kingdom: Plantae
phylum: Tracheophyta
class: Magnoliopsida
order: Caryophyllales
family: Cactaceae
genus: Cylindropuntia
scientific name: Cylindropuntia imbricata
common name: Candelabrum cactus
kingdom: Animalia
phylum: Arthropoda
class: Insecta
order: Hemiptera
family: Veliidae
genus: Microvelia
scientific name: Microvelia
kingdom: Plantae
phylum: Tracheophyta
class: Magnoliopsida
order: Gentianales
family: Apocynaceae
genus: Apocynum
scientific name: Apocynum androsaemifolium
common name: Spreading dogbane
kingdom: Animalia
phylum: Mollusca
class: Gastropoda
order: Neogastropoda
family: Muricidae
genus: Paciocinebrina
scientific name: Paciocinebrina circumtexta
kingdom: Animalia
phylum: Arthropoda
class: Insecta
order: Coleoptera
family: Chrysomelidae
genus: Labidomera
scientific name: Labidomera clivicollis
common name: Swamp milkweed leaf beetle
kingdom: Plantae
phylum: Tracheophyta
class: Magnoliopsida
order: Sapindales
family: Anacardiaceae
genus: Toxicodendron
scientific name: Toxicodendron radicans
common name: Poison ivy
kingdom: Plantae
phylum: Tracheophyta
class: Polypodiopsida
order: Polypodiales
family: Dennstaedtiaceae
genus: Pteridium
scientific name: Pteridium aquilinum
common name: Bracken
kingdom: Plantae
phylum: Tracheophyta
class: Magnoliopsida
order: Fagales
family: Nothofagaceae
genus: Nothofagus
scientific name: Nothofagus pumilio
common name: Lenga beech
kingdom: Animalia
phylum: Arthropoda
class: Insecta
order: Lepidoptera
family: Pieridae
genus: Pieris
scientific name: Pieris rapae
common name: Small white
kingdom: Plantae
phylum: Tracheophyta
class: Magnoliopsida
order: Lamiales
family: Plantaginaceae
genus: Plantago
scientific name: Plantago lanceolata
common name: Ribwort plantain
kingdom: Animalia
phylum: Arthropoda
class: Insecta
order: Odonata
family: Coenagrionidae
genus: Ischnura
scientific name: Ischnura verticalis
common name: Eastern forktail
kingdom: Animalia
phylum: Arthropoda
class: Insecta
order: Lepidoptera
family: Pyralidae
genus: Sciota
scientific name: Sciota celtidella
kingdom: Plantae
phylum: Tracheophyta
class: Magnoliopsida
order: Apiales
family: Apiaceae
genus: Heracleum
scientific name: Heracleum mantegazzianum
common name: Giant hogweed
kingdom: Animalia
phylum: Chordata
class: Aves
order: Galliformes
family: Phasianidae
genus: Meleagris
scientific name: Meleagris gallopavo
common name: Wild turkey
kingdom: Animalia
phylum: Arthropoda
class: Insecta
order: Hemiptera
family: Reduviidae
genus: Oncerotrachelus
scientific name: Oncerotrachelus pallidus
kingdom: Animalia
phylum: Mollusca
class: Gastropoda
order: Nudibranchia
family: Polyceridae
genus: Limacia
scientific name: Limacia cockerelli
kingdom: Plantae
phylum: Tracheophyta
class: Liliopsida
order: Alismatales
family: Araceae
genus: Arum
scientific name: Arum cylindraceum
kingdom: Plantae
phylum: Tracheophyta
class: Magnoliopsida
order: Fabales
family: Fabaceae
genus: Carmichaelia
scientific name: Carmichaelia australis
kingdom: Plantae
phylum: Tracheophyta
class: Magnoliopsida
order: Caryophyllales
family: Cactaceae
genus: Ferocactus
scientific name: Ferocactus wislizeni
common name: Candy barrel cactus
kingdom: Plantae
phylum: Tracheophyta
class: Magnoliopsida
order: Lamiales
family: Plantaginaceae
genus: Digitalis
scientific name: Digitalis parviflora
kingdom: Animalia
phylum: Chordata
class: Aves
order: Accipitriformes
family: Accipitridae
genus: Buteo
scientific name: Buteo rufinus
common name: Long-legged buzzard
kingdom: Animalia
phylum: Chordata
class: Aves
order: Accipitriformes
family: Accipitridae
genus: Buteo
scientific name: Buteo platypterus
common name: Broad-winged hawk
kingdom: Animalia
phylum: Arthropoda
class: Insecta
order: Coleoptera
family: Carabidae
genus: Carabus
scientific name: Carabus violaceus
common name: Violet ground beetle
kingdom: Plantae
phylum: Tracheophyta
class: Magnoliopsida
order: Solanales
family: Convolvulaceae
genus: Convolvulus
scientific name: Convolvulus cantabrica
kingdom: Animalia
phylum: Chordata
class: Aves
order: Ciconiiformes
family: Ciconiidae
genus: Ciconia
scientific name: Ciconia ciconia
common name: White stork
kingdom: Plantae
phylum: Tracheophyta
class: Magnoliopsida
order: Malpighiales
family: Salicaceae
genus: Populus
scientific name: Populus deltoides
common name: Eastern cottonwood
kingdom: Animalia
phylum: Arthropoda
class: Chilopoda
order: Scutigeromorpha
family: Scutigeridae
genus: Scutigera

=-=-=-=-=

▶ _Exercise details_: Format the lines in all of the records as a JSON list of strings, one string per line, leaving out any blank lines.

▶ _Worked solution_:
[
  "kingdom: Plantae",
  "phylum: Tracheophyta",
  "class: Magnoliopsida",
  "order: Caryophyllales",
  "family: Cactaceae",
  "genus: Cylindropuntia",
  "scientific name: Cylindropuntia imbricata",
  "common name: Candelabrum cactus",
  "kingdom: Animalia",
  "phylum: Arthropoda",
  "class: Insecta",
  "order: Hemiptera",
  "family: Veliidae",
  "genus: Microvelia",
  "scientific name: Microvelia",
  "kingdom: Plantae",
  "phylum: Tracheophyta",
  "class: Magnoliopsida",
  "order: Gentianales",
  "family: Apocynaceae",
  "genus: Apocynum",
  "scientific name: Apocynum androsaemifolium",
  "common name: Spreading dogbane",
  "kingdom: Animalia",
  "phylum: Mollusca",
  "class: Gastropoda",
  "order: Neogastropoda",
  "family: Muricidae",
  "genus: Paciocinebrina",
  "scientific name: Paciocinebrina circumtexta",
  "kingdom: Animalia",
  "phylum: Arthropoda",
  "class: Insecta",
  "order: Coleoptera",
  "family: Chrysomelidae",
  "genus: Labidomera",
  "scientific name: Labidomera clivicollis",
  "common name: Swamp milkweed leaf beetle",
  "kingdom: Plantae",
  "phylum: Tracheophyta",
  "class: Magnoliopsida",
  "order: Sapindales",
  "family: Anacardiaceae",
  "genus: Toxicodendron",
  "scientific name: Toxicodendron radicans",
  "common name: Poison ivy",
  "kingdom: Plantae",
  "phylum: Tracheophyta",
  "class: Polypodiopsida",
  "order: Polypodiales",
  "family: Dennstaedtiaceae",
  "genus: Pteridium",
  "scientific name: Pteridium aquilinum",
  "common name: Bracken",
  "kingdom: Plantae",
  "phylum: Tracheophyta",
  "class: Magnoliopsida",
  "order: Fagales",
  "family: Nothofagaceae",
  "genus: Nothofagus",
  "scientific name: Nothofagus pumilio",
  "common name: Lenga beech",
  "kingdom: Animalia",
  "phylum: Arthropoda",
  "class: Insecta",
  "order: Lepidoptera",
  "family: Pieridae",
  "genus: Pieris",
  "scientific name: Pieris rapae",
  "common name: Small white",
  "kingdom: Plantae",
  "phylum: Tracheophyta",
  "class: Magnoliopsida",
  "order: Lamiales",
  "family: Plantaginaceae",
  "genus: Plantago",
  "scientific name: Plantago lanceolata",
  "common name: Ribwort plantain",
  "kingdom: Animalia",
  "phylum: Arthropoda",
  "class: Insecta",
  "order: Odonata",
  "family: Coenagrionidae",
  "genus: Ischnura",
  "scientific name: Ischnura verticalis",
  "common name: Eastern forktail",
  "kingdom: Animalia",
  "phylum: Arthropoda",
  "class: Insecta",
  "order: Lepidoptera",
  "family: Pyralidae",
  "genus: Sciota",
  "scientific name: Sciota celtidella",
  "kingdom: Plantae",
  "phylum: Tracheophyta",
  "class: Magnoliopsida",
  "order: Apiales",
  "family: Apiaceae",
  "genus: Heracleum",
  "scientific name: Heracleum mantegazzianum",
  "common name: Giant hogweed",
  "kingdom: Animalia",
  "phylum: Chordata",
  "class: Aves",
  "order: Galliformes",
  "family: Phasianidae",
  "genus: Meleagris",
  "scientific name: Meleagris gallopavo",
  "common name: Wild turkey",
  "kingdom: Animalia",
  "phylum: Arthropoda",
  "class: Insecta",
  "order: Hemiptera",
  "family: Reduviidae",
  "genus: Oncerotrachelus",
  "scientific name: Oncerotrachelus pallidus",
  "kingdom: Animalia",
  "phylum: Mollusca",
  "class: Gastropoda",
  "order: Nudibranchia",
  "family: Polyceridae",
  "genus: Limacia",
  "scientific name: Limacia cockerelli",
  "kingdom: Plantae",
  "phylum: Tracheophyta",
  "class: Liliopsida",
  "order: Alismatales",
  "family: Araceae",
  "genus: Arum",
  "scientific name: Arum cylindraceum",
  "kingdom: Plantae",
  "phylum: Tracheophyta",
  "class: Magnoliopsida",
  "order: Fabales",
  "family: Fabaceae",
  "genus: Carmichaelia",
  "scientific name: Carmichaelia australis",
  "kingdom: Plantae",
  "phylum: Tracheophyta",
  "class: Magnoliopsida",
  "order: Caryophyllales",
  "family: Cactaceae",
  "genus: Ferocactus",
  "scientific name: Ferocactus wislizeni",
  "common name: Candy barrel cactus",
  "kingdom: Plantae",
  "phylum: Tracheophyta",
  "class: Magnoliopsida",
  "order: Lamiales",
  "family: Plantaginaceae",
  "genus: Digitalis",
  "scientific name: Digitalis parviflora",
  "kingdom: Animalia",
  "phylum: Chordata",
  "class: Aves",
  "order: Accipitriformes",
  "family: Accipitridae",
  "genus: Buteo",
  "scientific name: Buteo rufinus",
  "common name: Long-legged buzzard",
  "kingdom: Animalia",
  "phylum: Chordata",
  "class: Aves",
  "order: Accipitriformes",
  "family: Accipitridae",
  "genus: Buteo",
  "scientific name: Buteo platypterus",
  "common name: Broad-winged hawk",
  "kingdom: Animalia",
  "phylum: Arthropoda",
  "class: Insecta",
  "order: Coleoptera",
  "family: Carabidae",
  "genus: Carabus",
  "scientific name: Carabus violaceus",
  "common name: Violet ground beetle",
  "kingdom: Plantae",
  "phylum: Tracheophyta",
  "class: Magnoliopsida",
  "order: Solanales",
  "family: Convolvulaceae",
  "genus: Convolvulus",
  "scientific name: Convolvulus cantabrica",
  "kingdom: Animalia",
  "phylum: Chordata",
  "class: Aves",
  "order: Ciconiiformes",
  "family: Ciconiidae",
  "genus: Ciconia",
  "scientific name: Ciconia ciconia",
  "common name: White stork",
  "kingdom: Plantae",
  "phylum: Tracheophyta",
  "class: Magnoliopsida",
  "order: Malpighiales",
  "family: Salicaceae",
  "genus: Populus",
  "scientific name: Populus deltoides",
  "common name: Eastern cottonwood",
  "kingdom: Animalia",
  "phylum: Arthropoda",
  "class: Chilopoda",
  "order: Scutigeromorpha",
  "family: Scutigeridae",
  "genus: Scutigera"
]